TASK DETAILS >> Copy out the listing that follows, exact in every word, and skip the images.

DATA FOR REVIEW >>

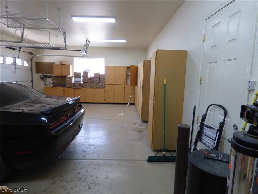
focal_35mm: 20
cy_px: 97
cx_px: 129
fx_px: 149
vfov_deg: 66.0
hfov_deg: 81.7
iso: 320
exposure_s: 1/60
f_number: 2.8
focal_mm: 3.58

ANSWER SPACE >>
focal_35mm: 20
cy_px: 97
cx_px: 129
fx_px: 149
vfov_deg: 66.0
hfov_deg: 81.7
iso: 320
exposure_s: 1/60
f_number: 2.8
focal_mm: 3.58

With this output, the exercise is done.